*** Block opens ***

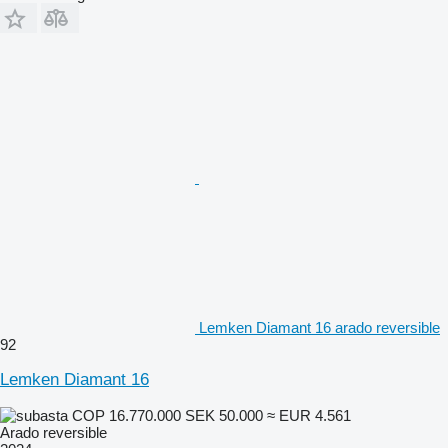
Lemken Diamant 16 arado reversible
92
Lemken Diamant 16
COP 16.770.000
SEK 50.000
≈ EUR 4.561
Arado reversible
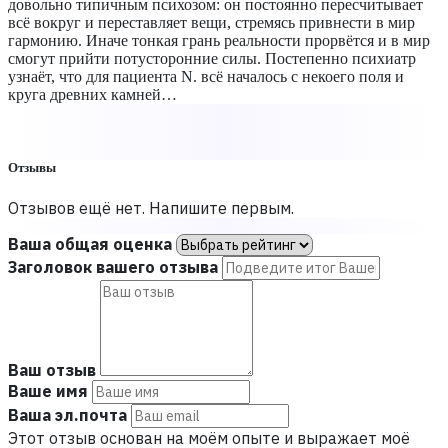
довольно типичным психозом: он постоянно пересчитывает
всё вокруг и переставляет вещи, стремясь привнести в мир
гармонию. Иначе тонкая грань реальности прорвётся и в мир
смогут прийти потусторонние силы. Постепенно психиатр
узнаёт, что для пациента N. всё началось с некоего поля и
круга древних камней…
Отзывы
Отзывов ещё нет. Напишите первым.
Ваша общая оценка
Заголовок вашего отзыва
Ваш отзыв
Ваше имя
Ваша эл.почта
Этот отзыв основан на моём опыте и выражает моё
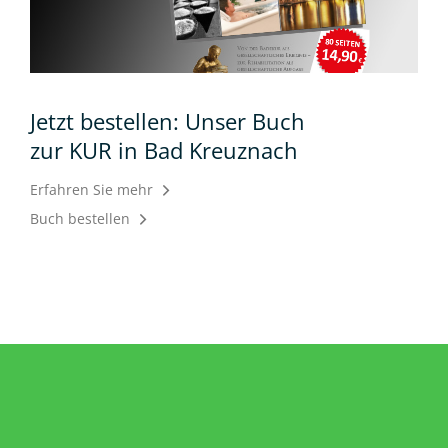
Jetzt bestellen: Unser Buch
zur KUR in Bad Kreuznach
Erfahren Sie mehr
Buch bestellen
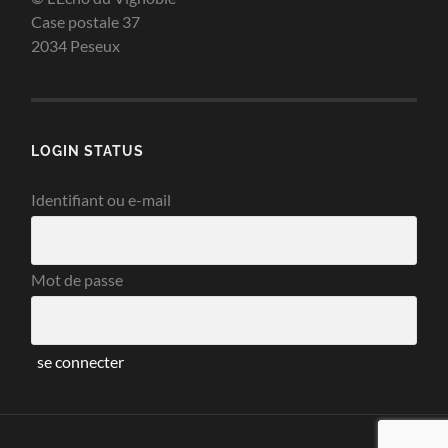
Case postale 37
2034 Peseux
LOGIN STATUS
Identifiant ou e-mail
Mot de passe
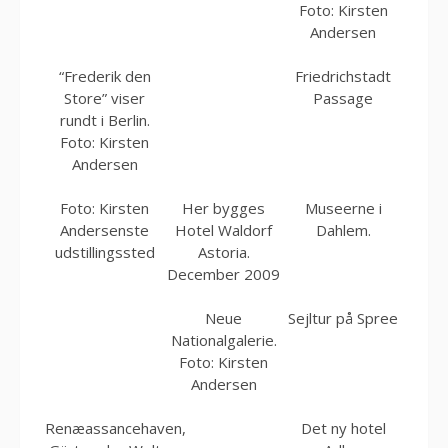
Foto: Kirsten
Andersen
“Frederik den
Friedrichstadt
Store” viser
Passage
rundt i Berlin.
Foto: Kirsten
Andersen
Foto: Kirsten
Her bygges
Museerne i
Andersenste
Hotel Waldorf
Dahlem.
udstillingssted
Astoria.
December 2009
Neue
Sejltur på Spree
Nationalgalerie.
Foto: Kirsten
Andersen
Renæassancehaven,
Det ny hotel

*** Block closes ***

*EXERCISE DESCRIPTION*:
Please print exactly the lines from the one containing "Hotel Waldorf" through the last line of the material.

*RESPONSE*:
Hotel Waldorf
Dahlem.
udstillingssted
Astoria.
December 2009
Neue
Sejltur på Spree
Nationalgalerie.
Foto: Kirsten
Andersen
Renæassancehaven,
Det ny hotel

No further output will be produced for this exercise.